-- Page --
1/ If this was an actual increase in the RTT, it would naturally roll into
the SRTT and RTTVAR. We might even consider resetting the RTT estimator,
but we already know that the EWMA estimator we love takes just a while to
catch on, and I don't want to litigate changing the estimator fundamentally
here.

2/ Linux fq uses min_rtt IIRC, which shouldn't change as a result of an
increase in RTT. This *might* be a good time to kick the min_rtt estimator
to pace more conservatively.

3/ I'm not convinced that it makes sense to change the cwnd. It seems clear
that an RTT increase with the same BW should increase the cwnd if anything,
so it seems reasonable to continue with the same cwnd at least. If the BW
changed, hopefully that'll be reflected in a congestion signal, but in the
absence of a congestion signal, I think we should keep the cwnd as is.


On Tue, Nov 13, 2018 at 12:35 AM Praveen Balasubramanian <
pravb@microsoft.com> wrote:

> Yuchung this might be worth experimenting with and getting more data on.
> Maybe there should be some reaction to an unconfirmed RTO even if it is not
> reduction all the way to LW? I like Jana's suggestion that the
> implementation SHOULD drop the cwnd even for unconfirmed RTO if not pacing.
>
> I checked the latest draft and pacing is a RECOMMENDED. I am noticing that
> transport algorithms in Linux and in QUIC are evolving assuming pacing
> which is a function usually implemented and configured outside of the
> transport. So the transport is potentially making an assumption which may
> result in safety issues. For example BBR congestion control may not work
> very well if pacing was disabled or misconfigured? I don’t know of any
> robust solution to this other than build pacing into the transport itself.
> Pacing is also very challenging for low latency flows because of lack of
> support for fine grained timers.
>
> -----Original Message-----
> From: Yuchung Cheng <ycheng@google.com>
> Sent: Monday, November 12, 2018 8:37 AM
> To: Jana Iyengar <jri.ietf@gmail.com>
> Cc: Praveen Balasubramanian <pravb@microsoft.com>; Bob Briscoe <
> ietf@bobbriscoe.net>; Ian Swett <ianswett@google.com>; tcpm@ietf.org
> Extensions <tcpm@ietf.org>
> Subject: Re: [tcpm] Thank you for the QUIC session in tcpm
>
> On Mon, Nov 12, 2018 at 4:13 AM, Jana Iyengar <jri.ietf@gmail.com> wrote:
> > Praveen,
> >
> > The point you're raising -- that we've lost the ack clock after an RTO
> > -- is a reasonable point. My argument is that with pacing, cwnd
> > reduction is unwarranted because in the extreme case, this collapses
> > to restart after idle, where sending at cwnd with pacing is reasonable
> I agree w/ Jana as well - the most generic way to treat burst due to
> prior_inflight << cwnd is pacing. With QUIC's approach, when RTO fires,
> cwnd remains unchanged until the ACK of the first retransmission (i.e. a
> probe packet) comes back. Therefore the delay is one RTT and the potential
> damage is an additional cwnd-worth of burst.

-- Information given --

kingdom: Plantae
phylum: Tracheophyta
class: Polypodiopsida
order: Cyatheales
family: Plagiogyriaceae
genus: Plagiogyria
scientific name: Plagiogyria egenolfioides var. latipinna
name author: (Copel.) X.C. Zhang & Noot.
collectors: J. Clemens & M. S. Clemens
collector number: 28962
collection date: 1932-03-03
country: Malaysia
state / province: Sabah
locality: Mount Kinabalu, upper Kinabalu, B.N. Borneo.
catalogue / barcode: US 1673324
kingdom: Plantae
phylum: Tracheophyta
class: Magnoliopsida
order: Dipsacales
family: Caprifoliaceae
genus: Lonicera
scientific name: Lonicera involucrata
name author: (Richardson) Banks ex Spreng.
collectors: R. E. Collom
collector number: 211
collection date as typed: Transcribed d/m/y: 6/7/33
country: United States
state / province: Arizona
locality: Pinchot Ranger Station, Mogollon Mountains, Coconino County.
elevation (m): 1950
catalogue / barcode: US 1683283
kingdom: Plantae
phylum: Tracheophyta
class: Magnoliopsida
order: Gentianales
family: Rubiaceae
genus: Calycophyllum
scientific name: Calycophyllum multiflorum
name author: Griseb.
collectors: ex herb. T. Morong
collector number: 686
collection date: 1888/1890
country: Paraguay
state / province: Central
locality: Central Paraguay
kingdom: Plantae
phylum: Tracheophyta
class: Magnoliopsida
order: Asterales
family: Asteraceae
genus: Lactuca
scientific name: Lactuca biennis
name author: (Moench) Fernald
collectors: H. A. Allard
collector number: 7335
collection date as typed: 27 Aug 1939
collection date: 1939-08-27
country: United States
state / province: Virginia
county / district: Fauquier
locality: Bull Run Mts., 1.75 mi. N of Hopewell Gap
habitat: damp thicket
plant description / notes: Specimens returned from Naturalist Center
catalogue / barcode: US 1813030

-- Written exercise 1 --
In the email thread, what status does the latest draft give to pacing?
-- Written exercise 2 --
Rewrite the passage of the email thread that opens with the words containing "2/ Linux fq" and closes with "cwnd as is.", substituting "loss signal" for "congestion signal".

-- Task answer 1 --
Pacing is RECOMMENDED in the latest draft.

-- Task answer 2 --
2/ Linux fq uses min_rtt IIRC, which shouldn't change as a result of an
increase in RTT. This *might* be a good time to kick the min_rtt estimator
to pace more conservatively.

3/ I'm not convinced that it makes sense to change the cwnd. It seems clear
that an RTT increase with the same BW should increase the cwnd if anything,
so it seems reasonable to continue with the same cwnd at least. If the BW
changed, hopefully that'll be reflected in a loss signal, but in the
absence of a loss signal, I think we should keep the cwnd as is.